[ИСХОДНЫЙ ТЕКСТ]
Другое дело, что в народной религиозности нет способности к разделению на интеллектуальный аспект веры, нравственный, эмоциональный. Легко обмануться на таком искреннем задушевном пении. Это пение и создаваемые эффекты завязаны с обычаями, с религиозными обычаями. У нас недавно обсуждался эпизод из жизни супружеской пары – он из украинской греко-католической Церкви, она православная из Московской Патриархии. Они столкнулись с тем, что у них разные обычаи поминания умерших. Жене в православной церкви выдали указания насчет поминальных пирожков, а в греко-католической церкви ничего такого нет, там просто молятся за умерших, а пищеварительный процесс к этой молитве не подключается никак. У мужа был протест против пирожков, что это не сочетается никак с молитвой. А жена этого протеста никак не могла понять — сочетается всё, какая там молитва без пирожков, или пирожки без молитвы. Это всё то, что фиксируется на инстинктивном уровне, собственно к вере не имеет отношения ни одно, ни другое, ни пирожки как таковые, ни молитва как таковая. Если нет того, о чем говорила Н., – если нет готовности рискнуть, и нет осуществления этого риска ради того, что как мне кажется, от меня хочет Бог.
Этот риск заставляет не только самого себя в жертву приносить, он усугубляется тем, что приносятся в жертву единомышленники, родные, друзья. Если я считаю, что Бог этого хочет. Это очень сильный риск. Точно так рисковал и Иисус, испортивший жизнь своим ученикам, апостолам. Потому что после того, как Он вскружил им голову, нормальной жизни у них уже не было. Мы читаем о позитивных моментах в жизни апостолов с точки зрения Церкви, а нормальной жизни нет. Нормального дома нет. Вот эта притча о талантах, она поразительна. Поразительна тем, что столько людей у этого господина отважились пускать деньги в дело, и всего один здравомыслящий человек испугался.
[/ИСХОДНЫЙ ТЕКСТ]
[ВЫДЕРЖКИ ИЗ ДАННЫХ]
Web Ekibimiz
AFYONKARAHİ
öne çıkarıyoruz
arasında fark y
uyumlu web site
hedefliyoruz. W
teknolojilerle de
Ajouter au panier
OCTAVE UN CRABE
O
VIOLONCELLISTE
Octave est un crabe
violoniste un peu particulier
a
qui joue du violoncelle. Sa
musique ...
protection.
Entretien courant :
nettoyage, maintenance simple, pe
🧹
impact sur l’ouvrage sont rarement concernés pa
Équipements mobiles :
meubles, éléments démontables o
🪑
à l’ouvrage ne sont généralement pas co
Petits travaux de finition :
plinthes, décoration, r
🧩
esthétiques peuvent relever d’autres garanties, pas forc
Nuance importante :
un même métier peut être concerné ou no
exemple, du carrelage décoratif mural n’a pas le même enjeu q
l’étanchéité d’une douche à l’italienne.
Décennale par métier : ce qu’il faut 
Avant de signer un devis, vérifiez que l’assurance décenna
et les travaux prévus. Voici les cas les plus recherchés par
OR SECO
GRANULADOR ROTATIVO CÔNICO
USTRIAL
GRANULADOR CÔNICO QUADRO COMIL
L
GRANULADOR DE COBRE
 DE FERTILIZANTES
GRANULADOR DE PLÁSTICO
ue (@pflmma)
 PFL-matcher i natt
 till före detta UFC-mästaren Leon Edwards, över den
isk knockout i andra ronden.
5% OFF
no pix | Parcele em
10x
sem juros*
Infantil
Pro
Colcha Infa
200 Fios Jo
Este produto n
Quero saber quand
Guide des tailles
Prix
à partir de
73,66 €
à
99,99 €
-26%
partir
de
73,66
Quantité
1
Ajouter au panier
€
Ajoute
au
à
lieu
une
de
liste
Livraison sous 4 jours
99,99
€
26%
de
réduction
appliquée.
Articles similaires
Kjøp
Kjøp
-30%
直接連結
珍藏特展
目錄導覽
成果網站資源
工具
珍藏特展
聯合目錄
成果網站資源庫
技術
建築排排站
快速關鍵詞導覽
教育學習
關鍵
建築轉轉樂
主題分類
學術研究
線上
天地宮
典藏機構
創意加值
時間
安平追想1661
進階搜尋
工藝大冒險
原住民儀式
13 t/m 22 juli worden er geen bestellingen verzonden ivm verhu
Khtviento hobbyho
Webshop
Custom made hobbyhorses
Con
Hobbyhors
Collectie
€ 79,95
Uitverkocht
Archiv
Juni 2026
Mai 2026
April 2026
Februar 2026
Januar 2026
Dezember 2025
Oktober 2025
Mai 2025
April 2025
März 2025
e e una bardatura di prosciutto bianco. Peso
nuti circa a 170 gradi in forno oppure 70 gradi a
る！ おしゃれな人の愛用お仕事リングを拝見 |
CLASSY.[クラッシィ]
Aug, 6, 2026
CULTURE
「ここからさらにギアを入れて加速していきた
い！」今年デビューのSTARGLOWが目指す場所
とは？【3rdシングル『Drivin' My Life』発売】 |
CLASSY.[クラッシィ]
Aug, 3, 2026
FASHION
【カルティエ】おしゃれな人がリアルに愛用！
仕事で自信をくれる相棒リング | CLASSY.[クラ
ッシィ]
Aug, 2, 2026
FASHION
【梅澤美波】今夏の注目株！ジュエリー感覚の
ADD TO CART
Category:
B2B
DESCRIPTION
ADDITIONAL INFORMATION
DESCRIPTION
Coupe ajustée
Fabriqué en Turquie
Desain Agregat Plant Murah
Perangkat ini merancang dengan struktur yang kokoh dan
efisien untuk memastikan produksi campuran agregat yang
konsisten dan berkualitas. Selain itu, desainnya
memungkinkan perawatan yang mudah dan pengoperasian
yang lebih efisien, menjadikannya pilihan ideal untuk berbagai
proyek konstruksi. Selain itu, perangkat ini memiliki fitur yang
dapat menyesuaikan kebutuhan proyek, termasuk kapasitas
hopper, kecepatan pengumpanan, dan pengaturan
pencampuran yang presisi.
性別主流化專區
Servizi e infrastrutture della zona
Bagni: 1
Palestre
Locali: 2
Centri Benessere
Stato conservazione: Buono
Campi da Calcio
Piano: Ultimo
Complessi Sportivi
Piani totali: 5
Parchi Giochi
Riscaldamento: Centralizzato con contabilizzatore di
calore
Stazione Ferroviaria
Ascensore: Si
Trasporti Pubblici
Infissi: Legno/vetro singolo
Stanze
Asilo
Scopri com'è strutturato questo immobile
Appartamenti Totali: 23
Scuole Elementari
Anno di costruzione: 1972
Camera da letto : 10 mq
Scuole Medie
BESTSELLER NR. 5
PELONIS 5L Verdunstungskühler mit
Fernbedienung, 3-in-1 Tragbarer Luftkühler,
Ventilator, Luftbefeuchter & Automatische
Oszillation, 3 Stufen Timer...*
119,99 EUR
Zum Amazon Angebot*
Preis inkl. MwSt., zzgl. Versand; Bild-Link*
[/ВЫДЕРЖКИ ИЗ ДАННЫХ]
**ЗАДАНИЯ:**
- A) Изложите отрывок о народной религиозности в двух предложениях.
- B) К какой церкви принадлежал муж из супружеской пары, о которой говорится в отрывке о народной религиозности?
- C) Перескажите в виде списка абзац отрывка о народной религиозности, начинающийся словами «Этот риск заставляет», сохранив его главные факты.
Перечень для работы не понадобится.

**ОТВЕТЫ К ЗАДАНИЯМ:**
- A) В народной религиозности вера не делится на интеллектуальный, нравственный и эмоциональный аспекты, а обычаи вроде поминальных пирожков, из-за которых не поняли друг друга православная жена и греко-католик муж, к самой вере отношения не имеют. Вера предполагает готовность рискнуть ради того, чего, как кажется, хочет Бог, вплоть до жертвы родными и друзьями, и так рисковал Иисус, после которого у апостолов не стало нормальной жизни.

- B) К украинской греко-католической Церкви.

- C)
- Такой риск требует жертвовать не только собой, но и единомышленниками, родными, друзьями, если считаешь, что этого хочет Бог.
- Так же рисковал Иисус: после того как Он вскружил голову ученикам, апостолам, у них не стало ни нормальной жизни, ни нормального дома.
- Притча о талантах поразительна тем, что многие люди господина отважились пустить деньги в дело и испугался лишь один здравомыслящий человек.